■ **Selected passage**:
Re: UUID v7

From: Andrey M(dot) Borodin <x4mmm(at)yandex-team(dot)ru>
To: Masahiko Sawada <sawada(dot)mshk(at)gmail(dot)com>
Cc: Sergey Prokhorenko <sergeyprokhorenko(at)yahoo(dot)com(dot)au>, Jelte Fennema-Nio <postgres(at)jeltef(dot)nl>, Michael Paquier <michael(at)paquier(dot)xyz>, Aleksander Alekseev <aleksander(at)timescale(dot)com>, pgsql-hackers mailing list <pgsql-hackers(at)postgresql(dot)org>, Peter Eisentraut <peter(at)eisentraut(dot)org>, Przemysław Sztoch <przemyslaw(at)sztoch(dot)pl>, "David G(dot) Johnston" <david(dot)g(dot)johnston(at)gmail(dot)com>, Mat Arye <mat(at)timescaledb(dot)com>, Matthias van de Meent <boekewurm+postgres(at)gmail(dot)com>, Nikolay Samokhvalov <samokhvalov(at)gmail(dot)com>, Junwang Zhao <zhjwpku(at)gmail(dot)com>
Subject: Re: UUID v7
Date: 2024-10-26 16:07:10
Message-ID: 714ED617-CC7C-4815-8039-D378CCEBD48E@yandex-team.ru
Views: Raw Message | Whole Thread | Download mbox | Resend email
Thread:
Lists: pgsql-hackers

Thanks for the review!

> On 18 Oct 2024, at 02:16, Masahiko Sawada <sawada(dot)mshk(at)gmail(dot)com> wrote:
>
> On Sun, Aug 4, 2024 at 3:51 AM Andrey M. Borodin <x4mmm(at)yandex-team(dot)ru> wrote:
>>
>>
>>
>>> On 28 Jul 2024, at 23:44, Andrey M. Borodin <x4mmm(at)yandex-team(dot)ru> wrote:
>>>
>>> PFA version accepting offset interval.

■ **Given information**:
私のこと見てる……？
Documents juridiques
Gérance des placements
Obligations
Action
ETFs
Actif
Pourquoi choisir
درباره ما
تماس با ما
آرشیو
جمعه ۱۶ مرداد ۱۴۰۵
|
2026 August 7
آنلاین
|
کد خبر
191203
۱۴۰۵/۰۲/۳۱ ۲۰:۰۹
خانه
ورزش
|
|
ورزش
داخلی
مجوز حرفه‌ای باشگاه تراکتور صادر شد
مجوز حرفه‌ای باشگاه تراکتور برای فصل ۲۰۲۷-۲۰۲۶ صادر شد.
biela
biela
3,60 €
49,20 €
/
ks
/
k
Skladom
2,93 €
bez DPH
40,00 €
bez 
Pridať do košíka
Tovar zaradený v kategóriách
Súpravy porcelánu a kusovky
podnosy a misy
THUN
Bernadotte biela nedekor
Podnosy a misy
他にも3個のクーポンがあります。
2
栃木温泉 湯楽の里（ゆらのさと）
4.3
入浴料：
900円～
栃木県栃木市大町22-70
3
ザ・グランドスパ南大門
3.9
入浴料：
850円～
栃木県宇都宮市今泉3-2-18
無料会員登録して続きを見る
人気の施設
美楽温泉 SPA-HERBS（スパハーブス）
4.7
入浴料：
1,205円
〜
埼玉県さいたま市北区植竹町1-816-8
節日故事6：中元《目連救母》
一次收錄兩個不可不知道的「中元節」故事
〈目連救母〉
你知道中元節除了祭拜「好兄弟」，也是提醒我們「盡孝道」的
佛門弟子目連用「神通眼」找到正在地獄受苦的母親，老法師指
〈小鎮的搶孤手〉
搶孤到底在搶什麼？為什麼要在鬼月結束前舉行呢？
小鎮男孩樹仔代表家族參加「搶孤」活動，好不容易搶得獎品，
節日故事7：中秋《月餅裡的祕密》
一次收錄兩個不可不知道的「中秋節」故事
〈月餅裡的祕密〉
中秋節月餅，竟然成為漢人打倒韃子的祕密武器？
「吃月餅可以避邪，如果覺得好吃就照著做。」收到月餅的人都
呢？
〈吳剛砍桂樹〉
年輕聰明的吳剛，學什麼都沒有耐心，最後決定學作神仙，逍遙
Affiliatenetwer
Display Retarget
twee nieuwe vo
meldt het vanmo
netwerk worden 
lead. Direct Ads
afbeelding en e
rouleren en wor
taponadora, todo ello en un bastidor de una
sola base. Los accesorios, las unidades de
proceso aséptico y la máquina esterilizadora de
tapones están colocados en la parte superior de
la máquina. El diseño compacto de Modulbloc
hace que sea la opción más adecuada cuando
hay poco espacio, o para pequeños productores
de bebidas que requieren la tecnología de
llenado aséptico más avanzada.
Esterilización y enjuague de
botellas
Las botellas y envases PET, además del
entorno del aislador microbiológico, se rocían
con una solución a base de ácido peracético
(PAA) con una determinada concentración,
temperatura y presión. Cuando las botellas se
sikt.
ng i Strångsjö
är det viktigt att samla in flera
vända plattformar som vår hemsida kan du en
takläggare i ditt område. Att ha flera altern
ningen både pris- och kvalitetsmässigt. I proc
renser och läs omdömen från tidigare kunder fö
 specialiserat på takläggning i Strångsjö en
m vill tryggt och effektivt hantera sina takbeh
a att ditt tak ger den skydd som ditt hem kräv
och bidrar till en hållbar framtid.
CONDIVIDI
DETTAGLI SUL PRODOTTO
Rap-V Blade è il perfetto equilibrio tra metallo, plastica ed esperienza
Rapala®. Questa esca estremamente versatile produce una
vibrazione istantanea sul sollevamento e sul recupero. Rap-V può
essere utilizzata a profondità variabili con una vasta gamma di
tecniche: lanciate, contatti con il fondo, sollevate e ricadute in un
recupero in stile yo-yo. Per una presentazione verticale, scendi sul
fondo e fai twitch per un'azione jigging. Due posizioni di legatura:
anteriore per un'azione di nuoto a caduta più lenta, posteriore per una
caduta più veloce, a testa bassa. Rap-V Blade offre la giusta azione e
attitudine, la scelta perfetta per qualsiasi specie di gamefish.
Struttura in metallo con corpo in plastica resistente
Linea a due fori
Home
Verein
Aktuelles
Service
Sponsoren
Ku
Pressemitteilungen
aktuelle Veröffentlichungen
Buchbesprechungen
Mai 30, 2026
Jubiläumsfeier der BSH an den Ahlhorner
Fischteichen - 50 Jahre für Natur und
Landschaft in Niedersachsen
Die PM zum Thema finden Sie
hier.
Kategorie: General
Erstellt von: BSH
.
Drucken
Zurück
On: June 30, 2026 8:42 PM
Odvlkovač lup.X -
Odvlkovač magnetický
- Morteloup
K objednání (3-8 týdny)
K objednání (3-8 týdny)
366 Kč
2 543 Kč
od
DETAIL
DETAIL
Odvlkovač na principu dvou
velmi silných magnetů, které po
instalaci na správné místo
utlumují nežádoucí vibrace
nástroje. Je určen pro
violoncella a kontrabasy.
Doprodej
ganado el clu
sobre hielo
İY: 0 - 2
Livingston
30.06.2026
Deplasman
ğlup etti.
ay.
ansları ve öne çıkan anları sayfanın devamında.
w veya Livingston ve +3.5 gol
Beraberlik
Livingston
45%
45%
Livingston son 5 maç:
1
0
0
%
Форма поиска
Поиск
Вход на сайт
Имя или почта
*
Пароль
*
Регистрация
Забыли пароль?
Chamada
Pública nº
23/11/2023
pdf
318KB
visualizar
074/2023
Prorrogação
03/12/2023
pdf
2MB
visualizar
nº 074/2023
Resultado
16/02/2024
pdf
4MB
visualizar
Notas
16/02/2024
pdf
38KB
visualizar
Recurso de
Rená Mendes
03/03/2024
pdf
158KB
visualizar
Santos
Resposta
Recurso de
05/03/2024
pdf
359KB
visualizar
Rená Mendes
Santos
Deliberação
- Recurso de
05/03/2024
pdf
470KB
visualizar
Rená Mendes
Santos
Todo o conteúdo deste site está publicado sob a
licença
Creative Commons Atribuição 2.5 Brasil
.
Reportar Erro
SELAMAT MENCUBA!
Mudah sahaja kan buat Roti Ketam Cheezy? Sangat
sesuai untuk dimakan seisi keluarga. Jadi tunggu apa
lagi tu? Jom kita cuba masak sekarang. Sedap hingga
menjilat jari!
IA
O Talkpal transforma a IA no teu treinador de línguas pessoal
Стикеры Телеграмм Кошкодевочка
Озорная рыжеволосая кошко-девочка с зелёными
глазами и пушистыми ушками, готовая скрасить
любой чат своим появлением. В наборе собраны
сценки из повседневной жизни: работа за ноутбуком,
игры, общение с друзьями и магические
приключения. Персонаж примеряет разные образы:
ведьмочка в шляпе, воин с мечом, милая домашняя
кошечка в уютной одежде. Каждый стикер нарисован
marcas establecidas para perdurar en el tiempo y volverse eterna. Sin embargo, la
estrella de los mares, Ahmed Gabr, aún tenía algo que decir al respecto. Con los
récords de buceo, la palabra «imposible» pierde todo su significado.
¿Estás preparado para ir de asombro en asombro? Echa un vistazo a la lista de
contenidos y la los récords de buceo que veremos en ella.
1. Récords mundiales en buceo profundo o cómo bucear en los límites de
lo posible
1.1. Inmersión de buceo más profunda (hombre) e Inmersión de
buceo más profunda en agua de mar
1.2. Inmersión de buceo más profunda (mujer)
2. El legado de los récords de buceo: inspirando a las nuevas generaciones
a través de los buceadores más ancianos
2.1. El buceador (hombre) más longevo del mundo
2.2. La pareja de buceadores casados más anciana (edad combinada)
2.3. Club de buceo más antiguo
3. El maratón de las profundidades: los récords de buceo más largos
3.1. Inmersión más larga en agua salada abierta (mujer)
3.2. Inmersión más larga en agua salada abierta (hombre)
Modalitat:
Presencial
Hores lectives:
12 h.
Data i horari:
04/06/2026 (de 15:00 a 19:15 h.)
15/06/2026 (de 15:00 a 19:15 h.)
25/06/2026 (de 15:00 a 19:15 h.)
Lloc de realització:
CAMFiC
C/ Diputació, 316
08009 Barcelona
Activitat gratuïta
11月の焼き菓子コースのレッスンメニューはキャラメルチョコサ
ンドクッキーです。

■ **Explore the material**:
**A)** Can you copy, word for word, the part of the UUID v7 message that opens with the words containing "Thanks for the" and closes with "accepting offset interval."?
**B)** Answer these questions about the UUID v7 message:
(i) Who is the sender?
(ii) Which mailing list is it posted to?
(iii) According to the quoted message of 28 Jul 2024, what kind of version was attached?
**C)** How would the UUID v7 message go on after its last line? Continue it from there.

■ **Answers to the tasks**:
**A)**
Thanks for the review!

> On 18 Oct 2024, at 02:16, Masahiko Sawada <sawada(dot)mshk(at)gmail(dot)com> wrote:
>
> On Sun, Aug 4, 2024 at 3:51 AM Andrey M. Borodin <x4mmm(at)yandex-team(dot)ru> wrote:
>>
>>
>>
>>> On 28 Jul 2024, at 23:44, Andrey M. Borodin <x4mmm(at)yandex-team(dot)ru> wrote:
>>>
>>> PFA version accepting offset interval.

**B)**
(i) Andrey M. Borodin
(ii) pgsql-hackers
(iii) A version accepting offset interval

**C)**
>>
>> There was a bug: when time was not moving on, I was updating used time by a nanosecond, instead of 1/4096 of millisecond.
>> V27 fixes that.
>>
>> Thanks!
>
> I've reviewed the v27 patch and have some comments:
>
> ---
> in datatype.sgml:
>
> The data type <type>uuid</type> stores Universally Unique Identifiers
> (UUID) as defined by <ulink
> url="https://datatracker.ietf.org/doc/html/rfc4122">RFC 4122</ulink>,
> ISO/IEC 9834-8:2005, and related standards.
>
> In funcs.sgml:
> This function extracts the version from a UUID of the variant described by
> <ulink url="https://datatracker.ietf.org/doc/html/rfc4122">RFC
> 4122</ulink>. For
>
> Maybe these references of RFC4122 need to be updated as well.

Fixed.

> ---
> 'git show --check' raises a warning:

Fixed.

>
> src/backend/utils/adt/uuid.c:520: trailing whitespace.
> +
>
> ---
> +
> + if (PG_NARGS() > 0)
> + {
> + Interval *span;
> + TimestampTz ts = (TimestampTz) (ns / 1000) -
> + (POSTGRES_EPOCH_JDATE - UNIX_EPOCH_JDATE) * SECS_PER_DAY *
> USECS_PER_SEC;
> + span = PG_GETARG_INTERVAL_P(0);
> + ts = DatumGetTimestampTz(DirectFunctionCall2(timestamptz_pl_interval,
> + TimestampTzGetDatum(ts),
> + IntervalPGetDatum(span)));
> + ns = (ts + (POSTGRES_EPOCH_JDATE - UNIX_EPOCH_JDATE) *
> SECS_PER_DAY * USECS_PER_SEC)
> + * 1000 + ns % 1000;
> + }
>
> We need to add a comment to describe what/why we're doing here.

Done.

>
> ---
> + * Monotonicity (regarding generation on given backend) is ensured with method
> + * "Replace Leftmost Random Bits with Increased Clock Precision (Method 3)"
>
> Need a period at the end of this sentence.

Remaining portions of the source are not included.